What the exercise asks: Write out the lines below, unchanged, from the line containing "自述文件概述了矿池的运行原理、解析以及建立运行矿池的细节。" through the line containing "10^-15）。假设所有的空间算力为'S'，这些算力在'T'时间内总共获得了'P'积分，所以'S = P / (L*T)'。", with both of those lines included.

Collected data entries
****

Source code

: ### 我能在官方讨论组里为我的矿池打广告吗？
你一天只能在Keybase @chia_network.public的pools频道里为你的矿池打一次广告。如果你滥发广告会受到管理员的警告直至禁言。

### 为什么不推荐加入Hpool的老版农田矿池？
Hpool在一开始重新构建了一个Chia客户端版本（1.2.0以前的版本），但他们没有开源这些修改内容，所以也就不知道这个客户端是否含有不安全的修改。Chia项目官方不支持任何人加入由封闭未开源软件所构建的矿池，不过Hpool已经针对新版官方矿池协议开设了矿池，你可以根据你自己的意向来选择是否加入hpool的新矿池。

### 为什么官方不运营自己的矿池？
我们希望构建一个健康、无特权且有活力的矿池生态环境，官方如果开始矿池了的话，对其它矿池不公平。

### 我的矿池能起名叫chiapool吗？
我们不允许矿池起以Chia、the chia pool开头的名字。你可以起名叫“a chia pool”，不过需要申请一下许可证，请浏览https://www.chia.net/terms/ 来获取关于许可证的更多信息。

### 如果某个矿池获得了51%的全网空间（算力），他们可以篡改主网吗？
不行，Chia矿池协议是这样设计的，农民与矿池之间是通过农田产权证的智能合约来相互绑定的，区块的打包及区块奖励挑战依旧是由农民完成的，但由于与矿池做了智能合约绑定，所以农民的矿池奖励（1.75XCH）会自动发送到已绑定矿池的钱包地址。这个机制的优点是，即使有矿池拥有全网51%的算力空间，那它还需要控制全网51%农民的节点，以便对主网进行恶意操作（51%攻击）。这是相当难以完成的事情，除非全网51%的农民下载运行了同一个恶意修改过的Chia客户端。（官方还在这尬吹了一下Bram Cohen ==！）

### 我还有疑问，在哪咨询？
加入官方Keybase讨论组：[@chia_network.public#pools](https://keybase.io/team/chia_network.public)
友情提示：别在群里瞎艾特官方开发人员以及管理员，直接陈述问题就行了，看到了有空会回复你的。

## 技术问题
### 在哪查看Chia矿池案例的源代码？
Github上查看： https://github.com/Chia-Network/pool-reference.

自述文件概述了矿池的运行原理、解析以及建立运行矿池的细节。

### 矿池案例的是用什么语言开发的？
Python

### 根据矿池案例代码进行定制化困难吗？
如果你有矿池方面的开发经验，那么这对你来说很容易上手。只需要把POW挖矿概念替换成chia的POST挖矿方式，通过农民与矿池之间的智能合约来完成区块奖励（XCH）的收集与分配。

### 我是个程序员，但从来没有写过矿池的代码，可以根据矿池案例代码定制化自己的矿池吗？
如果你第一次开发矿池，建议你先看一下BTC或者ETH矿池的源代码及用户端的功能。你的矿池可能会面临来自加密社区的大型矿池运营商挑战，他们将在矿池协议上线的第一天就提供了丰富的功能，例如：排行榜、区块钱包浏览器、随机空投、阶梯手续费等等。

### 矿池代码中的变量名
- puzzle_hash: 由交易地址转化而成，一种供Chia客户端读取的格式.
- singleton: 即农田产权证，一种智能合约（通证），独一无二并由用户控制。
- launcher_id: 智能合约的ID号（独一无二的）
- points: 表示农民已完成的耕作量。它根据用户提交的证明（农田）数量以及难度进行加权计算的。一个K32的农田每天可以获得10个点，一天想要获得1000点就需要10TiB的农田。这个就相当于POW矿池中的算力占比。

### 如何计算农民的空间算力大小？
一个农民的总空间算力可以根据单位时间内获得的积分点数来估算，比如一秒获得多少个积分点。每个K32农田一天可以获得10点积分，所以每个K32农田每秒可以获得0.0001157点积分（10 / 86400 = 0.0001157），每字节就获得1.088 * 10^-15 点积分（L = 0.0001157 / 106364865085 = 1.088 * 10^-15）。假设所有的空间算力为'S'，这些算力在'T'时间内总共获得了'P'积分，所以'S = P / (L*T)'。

****

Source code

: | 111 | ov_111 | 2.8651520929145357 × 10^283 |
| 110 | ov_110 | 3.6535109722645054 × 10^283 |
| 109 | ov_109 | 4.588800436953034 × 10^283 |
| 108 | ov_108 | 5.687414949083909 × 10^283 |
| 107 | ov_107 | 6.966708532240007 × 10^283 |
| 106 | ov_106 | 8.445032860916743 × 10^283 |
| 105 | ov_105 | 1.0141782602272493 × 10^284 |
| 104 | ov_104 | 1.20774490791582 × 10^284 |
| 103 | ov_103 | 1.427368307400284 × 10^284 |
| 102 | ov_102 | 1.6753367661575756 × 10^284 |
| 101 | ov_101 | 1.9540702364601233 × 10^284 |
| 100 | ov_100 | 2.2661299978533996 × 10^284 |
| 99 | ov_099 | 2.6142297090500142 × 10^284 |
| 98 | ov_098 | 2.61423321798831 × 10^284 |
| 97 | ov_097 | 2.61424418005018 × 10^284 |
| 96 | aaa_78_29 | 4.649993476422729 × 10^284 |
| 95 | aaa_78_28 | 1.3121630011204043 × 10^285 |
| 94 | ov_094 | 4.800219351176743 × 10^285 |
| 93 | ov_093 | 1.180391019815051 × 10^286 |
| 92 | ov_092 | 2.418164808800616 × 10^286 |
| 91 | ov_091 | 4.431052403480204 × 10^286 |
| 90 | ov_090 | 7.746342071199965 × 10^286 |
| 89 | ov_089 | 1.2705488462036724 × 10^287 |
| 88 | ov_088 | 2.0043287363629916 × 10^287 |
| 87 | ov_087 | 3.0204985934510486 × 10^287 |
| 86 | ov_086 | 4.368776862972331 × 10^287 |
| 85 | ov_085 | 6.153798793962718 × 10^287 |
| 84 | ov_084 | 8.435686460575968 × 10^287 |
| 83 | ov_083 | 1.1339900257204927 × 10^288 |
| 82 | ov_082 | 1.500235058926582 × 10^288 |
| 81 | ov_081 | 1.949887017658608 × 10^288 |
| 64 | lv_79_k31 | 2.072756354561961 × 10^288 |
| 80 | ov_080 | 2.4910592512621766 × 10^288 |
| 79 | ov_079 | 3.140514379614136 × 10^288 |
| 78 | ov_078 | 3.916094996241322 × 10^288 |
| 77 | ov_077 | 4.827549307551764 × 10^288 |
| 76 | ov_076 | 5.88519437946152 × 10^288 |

****

Solution to this problem:
自述文件概述了矿池的运行原理、解析以及建立运行矿池的细节。

### 矿池案例的是用什么语言开发的？
Python

### 根据矿池案例代码进行定制化困难吗？
如果你有矿池方面的开发经验，那么这对你来说很容易上手。只需要把POW挖矿概念替换成chia的POST挖矿方式，通过农民与矿池之间的智能合约来完成区块奖励（XCH）的收集与分配。

### 我是个程序员，但从来没有写过矿池的代码，可以根据矿池案例代码定制化自己的矿池吗？
如果你第一次开发矿池，建议你先看一下BTC或者ETH矿池的源代码及用户端的功能。你的矿池可能会面临来自加密社区的大型矿池运营商挑战，他们将在矿池协议上线的第一天就提供了丰富的功能，例如：排行榜、区块钱包浏览器、随机空投、阶梯手续费等等。

### 矿池代码中的变量名
- puzzle_hash: 由交易地址转化而成，一种供Chia客户端读取的格式.
- singleton: 即农田产权证，一种智能合约（通证），独一无二并由用户控制。
- launcher_id: 智能合约的ID号（独一无二的）
- points: 表示农民已完成的耕作量。它根据用户提交的证明（农田）数量以及难度进行加权计算的。一个K32的农田每天可以获得10个点，一天想要获得1000点就需要10TiB的农田。这个就相当于POW矿池中的算力占比。

### 如何计算农民的空间算力大小？
一个农民的总空间算力可以根据单位时间内获得的积分点数来估算，比如一秒获得多少个积分点。每个K32农田一天可以获得10点积分，所以每个K32农田每秒可以获得0.0001157点积分（10 / 86400 = 0.0001157），每字节就获得1.088 * 10^-15 点积分（L = 0.0001157 / 106364865085 = 1.088 * 10^-15）。假设所有的空间算力为'S'，这些算力在'T'时间内总共获得了'P'积分，所以'S = P / (L*T)'。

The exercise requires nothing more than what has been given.